(DATA SUPPLIED begins)

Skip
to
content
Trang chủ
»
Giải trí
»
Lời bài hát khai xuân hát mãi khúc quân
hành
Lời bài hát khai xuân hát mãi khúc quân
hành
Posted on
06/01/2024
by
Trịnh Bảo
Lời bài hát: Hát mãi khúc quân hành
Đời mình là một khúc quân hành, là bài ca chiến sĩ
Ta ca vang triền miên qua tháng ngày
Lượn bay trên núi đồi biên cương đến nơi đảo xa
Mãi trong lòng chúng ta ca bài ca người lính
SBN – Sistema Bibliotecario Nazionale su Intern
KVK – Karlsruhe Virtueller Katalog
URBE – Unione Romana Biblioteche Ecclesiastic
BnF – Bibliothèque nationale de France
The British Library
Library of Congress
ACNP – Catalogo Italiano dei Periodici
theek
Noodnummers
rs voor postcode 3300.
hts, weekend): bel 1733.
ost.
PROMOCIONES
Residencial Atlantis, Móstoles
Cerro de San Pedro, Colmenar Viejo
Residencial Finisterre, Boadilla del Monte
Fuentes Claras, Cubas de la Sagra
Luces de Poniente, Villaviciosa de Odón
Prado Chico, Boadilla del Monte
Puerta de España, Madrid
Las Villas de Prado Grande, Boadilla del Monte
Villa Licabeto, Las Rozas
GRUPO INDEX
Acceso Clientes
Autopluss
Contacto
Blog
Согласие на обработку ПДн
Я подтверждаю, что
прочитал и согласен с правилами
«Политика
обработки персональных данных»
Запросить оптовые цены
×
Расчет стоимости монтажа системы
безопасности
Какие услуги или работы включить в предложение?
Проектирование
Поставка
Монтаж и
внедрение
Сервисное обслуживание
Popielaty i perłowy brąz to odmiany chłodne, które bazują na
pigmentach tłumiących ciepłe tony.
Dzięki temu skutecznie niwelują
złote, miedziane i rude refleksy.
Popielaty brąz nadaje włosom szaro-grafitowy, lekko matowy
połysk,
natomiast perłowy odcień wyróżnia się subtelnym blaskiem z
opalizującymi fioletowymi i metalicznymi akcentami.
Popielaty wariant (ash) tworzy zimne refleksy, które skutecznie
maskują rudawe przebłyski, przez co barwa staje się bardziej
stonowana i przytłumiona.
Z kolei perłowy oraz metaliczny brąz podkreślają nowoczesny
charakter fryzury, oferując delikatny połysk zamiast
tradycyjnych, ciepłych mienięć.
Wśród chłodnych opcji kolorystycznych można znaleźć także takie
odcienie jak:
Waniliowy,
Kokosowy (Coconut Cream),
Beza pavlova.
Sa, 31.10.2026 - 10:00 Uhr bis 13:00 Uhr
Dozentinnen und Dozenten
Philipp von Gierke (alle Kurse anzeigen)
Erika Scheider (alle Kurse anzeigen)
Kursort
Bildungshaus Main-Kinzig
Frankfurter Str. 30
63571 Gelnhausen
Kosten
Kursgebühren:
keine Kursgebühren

(DATA SUPPLIED ends)

WORK INSTRUCTIONS:
Every line of the material should be transcribed without alteration.

WRITTEN ANSWER:
Skip
to
content
Trang chủ
»
Giải trí
»
Lời bài hát khai xuân hát mãi khúc quân
hành
Lời bài hát khai xuân hát mãi khúc quân
hành
Posted on
06/01/2024
by
Trịnh Bảo
Lời bài hát: Hát mãi khúc quân hành
Đời mình là một khúc quân hành, là bài ca chiến sĩ
Ta ca vang triền miên qua tháng ngày
Lượn bay trên núi đồi biên cương đến nơi đảo xa
Mãi trong lòng chúng ta ca bài ca người lính
SBN – Sistema Bibliotecario Nazionale su Intern
KVK – Karlsruhe Virtueller Katalog
URBE – Unione Romana Biblioteche Ecclesiastic
BnF – Bibliothèque nationale de France
The British Library
Library of Congress
ACNP – Catalogo Italiano dei Periodici
theek
Noodnummers
rs voor postcode 3300.
hts, weekend): bel 1733.
ost.
PROMOCIONES
Residencial Atlantis, Móstoles
Cerro de San Pedro, Colmenar Viejo
Residencial Finisterre, Boadilla del Monte
Fuentes Claras, Cubas de la Sagra
Luces de Poniente, Villaviciosa de Odón
Prado Chico, Boadilla del Monte
Puerta de España, Madrid
Las Villas de Prado Grande, Boadilla del Monte
Villa Licabeto, Las Rozas
GRUPO INDEX
Acceso Clientes
Autopluss
Contacto
Blog
Согласие на обработку ПДн
Я подтверждаю, что
прочитал и согласен с правилами
«Политика
обработки персональных данных»
Запросить оптовые цены
×
Расчет стоимости монтажа системы
безопасности
Какие услуги или работы включить в предложение?
Проектирование
Поставка
Монтаж и
внедрение
Сервисное обслуживание
Popielaty i perłowy brąz to odmiany chłodne, które bazują na
pigmentach tłumiących ciepłe tony.
Dzięki temu skutecznie niwelują
złote, miedziane i rude refleksy.
Popielaty brąz nadaje włosom szaro-grafitowy, lekko matowy
połysk,
natomiast perłowy odcień wyróżnia się subtelnym blaskiem z
opalizującymi fioletowymi i metalicznymi akcentami.
Popielaty wariant (ash) tworzy zimne refleksy, które skutecznie
maskują rudawe przebłyski, przez co barwa staje się bardziej
stonowana i przytłumiona.
Z kolei perłowy oraz metaliczny brąz podkreślają nowoczesny
charakter fryzury, oferując delikatny połysk zamiast
tradycyjnych, ciepłych mienięć.
Wśród chłodnych opcji kolorystycznych można znaleźć także takie
odcienie jak:
Waniliowy,
Kokosowy (Coconut Cream),
Beza pavlova.
Sa, 31.10.2026 - 10:00 Uhr bis 13:00 Uhr
Dozentinnen und Dozenten
Philipp von Gierke (alle Kurse anzeigen)
Erika Scheider (alle Kurse anzeigen)
Kursort
Bildungshaus Main-Kinzig
Frankfurter Str. 30
63571 Gelnhausen
Kosten
Kursgebühren:
keine Kursgebühren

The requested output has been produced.